Planning for trustee incapacity is chronically overlooked, despite the risk of an SMSF becoming non-compliant if appropriate provisions are not in place.
It is likely only a minority of trustees have planned for incapacity, with DBA Lawyers director Bryce Figot describing trustee incapacity as the “elephant in the SMSF room”.
“[Except] unlike the elephant in the room, where everyone is aware of it but they’re not talking about it, I think there’s a good chunk of people who just haven’t even turned their mind to it,” Mr Figot told SMSF Adviser.
Having an enduring power of attorney in place for when a trustee becomes unable to act on their own behalf is a fundamental step in the planning process, said Mr Figot. However, anecdotal evidence suggests a majority of trustees do not have this arrangement in place.

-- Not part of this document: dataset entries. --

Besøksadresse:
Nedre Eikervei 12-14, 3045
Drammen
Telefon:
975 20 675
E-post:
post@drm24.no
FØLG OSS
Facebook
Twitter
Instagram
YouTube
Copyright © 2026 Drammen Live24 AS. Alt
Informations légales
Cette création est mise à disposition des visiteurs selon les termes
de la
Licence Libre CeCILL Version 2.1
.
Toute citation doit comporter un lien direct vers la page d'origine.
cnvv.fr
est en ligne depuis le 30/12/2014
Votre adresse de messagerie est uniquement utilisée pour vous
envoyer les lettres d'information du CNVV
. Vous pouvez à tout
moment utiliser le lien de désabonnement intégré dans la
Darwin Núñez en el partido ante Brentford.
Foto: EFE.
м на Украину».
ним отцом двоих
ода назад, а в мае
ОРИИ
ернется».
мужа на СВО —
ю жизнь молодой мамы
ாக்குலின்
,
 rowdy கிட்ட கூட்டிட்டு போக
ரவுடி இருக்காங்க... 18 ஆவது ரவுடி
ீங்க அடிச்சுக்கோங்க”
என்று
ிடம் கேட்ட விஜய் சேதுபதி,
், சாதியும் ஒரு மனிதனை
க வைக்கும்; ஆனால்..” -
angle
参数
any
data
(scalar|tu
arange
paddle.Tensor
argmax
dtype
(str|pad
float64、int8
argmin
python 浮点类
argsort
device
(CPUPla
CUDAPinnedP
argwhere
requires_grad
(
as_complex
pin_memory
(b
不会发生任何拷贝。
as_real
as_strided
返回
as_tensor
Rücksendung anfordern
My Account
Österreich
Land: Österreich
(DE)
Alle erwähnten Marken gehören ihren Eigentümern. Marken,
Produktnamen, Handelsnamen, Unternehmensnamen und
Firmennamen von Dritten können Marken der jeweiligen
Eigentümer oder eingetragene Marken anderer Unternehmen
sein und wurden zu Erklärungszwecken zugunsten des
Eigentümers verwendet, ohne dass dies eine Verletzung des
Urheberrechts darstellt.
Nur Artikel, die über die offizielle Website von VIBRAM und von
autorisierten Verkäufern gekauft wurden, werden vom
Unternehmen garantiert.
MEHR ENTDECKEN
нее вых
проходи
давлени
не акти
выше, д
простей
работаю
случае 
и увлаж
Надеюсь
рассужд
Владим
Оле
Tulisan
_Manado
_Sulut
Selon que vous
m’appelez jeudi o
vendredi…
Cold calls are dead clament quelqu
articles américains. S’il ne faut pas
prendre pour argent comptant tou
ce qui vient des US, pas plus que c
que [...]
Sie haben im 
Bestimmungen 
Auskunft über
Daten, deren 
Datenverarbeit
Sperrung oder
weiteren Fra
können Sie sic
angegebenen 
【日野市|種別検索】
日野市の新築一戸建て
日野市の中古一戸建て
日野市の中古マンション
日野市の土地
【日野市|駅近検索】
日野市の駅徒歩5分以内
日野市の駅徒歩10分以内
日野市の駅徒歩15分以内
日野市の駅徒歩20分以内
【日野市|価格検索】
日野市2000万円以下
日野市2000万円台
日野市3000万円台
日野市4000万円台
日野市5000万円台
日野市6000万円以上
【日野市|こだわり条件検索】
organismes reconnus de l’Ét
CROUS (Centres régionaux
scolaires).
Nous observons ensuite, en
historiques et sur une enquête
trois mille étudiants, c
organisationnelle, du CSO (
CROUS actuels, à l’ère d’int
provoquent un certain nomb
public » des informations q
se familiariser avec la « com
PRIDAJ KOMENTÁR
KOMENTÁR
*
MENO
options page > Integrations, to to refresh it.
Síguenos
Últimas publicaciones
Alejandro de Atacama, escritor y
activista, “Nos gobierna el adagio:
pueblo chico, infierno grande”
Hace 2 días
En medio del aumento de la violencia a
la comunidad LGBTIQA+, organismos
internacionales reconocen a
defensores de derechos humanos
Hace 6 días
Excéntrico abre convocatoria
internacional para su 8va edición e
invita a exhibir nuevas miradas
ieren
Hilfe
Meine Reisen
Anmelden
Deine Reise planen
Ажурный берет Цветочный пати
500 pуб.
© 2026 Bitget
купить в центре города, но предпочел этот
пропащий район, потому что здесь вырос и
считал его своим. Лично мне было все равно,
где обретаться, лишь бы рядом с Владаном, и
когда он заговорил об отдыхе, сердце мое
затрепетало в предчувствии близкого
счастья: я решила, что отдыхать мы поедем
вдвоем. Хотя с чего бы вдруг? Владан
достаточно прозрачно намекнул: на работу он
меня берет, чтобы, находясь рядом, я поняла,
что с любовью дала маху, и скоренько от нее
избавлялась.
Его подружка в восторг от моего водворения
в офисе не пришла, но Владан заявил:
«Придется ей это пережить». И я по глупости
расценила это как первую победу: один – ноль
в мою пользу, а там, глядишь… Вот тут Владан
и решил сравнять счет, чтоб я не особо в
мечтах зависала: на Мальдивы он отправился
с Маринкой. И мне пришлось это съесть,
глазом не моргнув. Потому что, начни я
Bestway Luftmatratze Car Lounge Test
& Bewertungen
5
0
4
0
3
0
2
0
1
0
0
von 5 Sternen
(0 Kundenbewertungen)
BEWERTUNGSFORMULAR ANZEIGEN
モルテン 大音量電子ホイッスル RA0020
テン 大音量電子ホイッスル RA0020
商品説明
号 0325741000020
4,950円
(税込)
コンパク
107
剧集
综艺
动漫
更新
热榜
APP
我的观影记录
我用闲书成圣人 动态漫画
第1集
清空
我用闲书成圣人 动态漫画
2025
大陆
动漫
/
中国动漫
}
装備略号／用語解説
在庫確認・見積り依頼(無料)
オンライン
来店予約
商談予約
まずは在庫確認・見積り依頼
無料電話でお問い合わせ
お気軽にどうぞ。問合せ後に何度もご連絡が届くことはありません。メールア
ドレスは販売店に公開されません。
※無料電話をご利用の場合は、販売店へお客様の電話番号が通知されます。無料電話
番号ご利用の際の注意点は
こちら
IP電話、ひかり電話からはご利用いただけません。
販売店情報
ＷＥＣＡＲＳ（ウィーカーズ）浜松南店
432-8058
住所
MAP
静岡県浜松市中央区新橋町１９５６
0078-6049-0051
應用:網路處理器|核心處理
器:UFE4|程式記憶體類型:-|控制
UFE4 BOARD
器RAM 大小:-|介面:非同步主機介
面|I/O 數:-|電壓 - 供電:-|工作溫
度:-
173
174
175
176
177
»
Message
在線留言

“There absolutely has to be an enduring power of attorney in place. That’s just not negotiable. [Trustees] have to do that, or else they’ll definitely leave their loved ones in a bind during a very difficult stage of their life,” he said.
If a fund does not have an enduring power of attorney in place and a trustee loses capacity, the fund may struggle to meet the definition of an SMSF, which could in turn result in the loss of complying status.
“Having enduring powers of attorney in place goes a long way to ensure that upon loss of capacity the fund continues to be an SMSF, and thus continues to be a complying superannuation fund and retain its tax concessions,” Mr Figot said.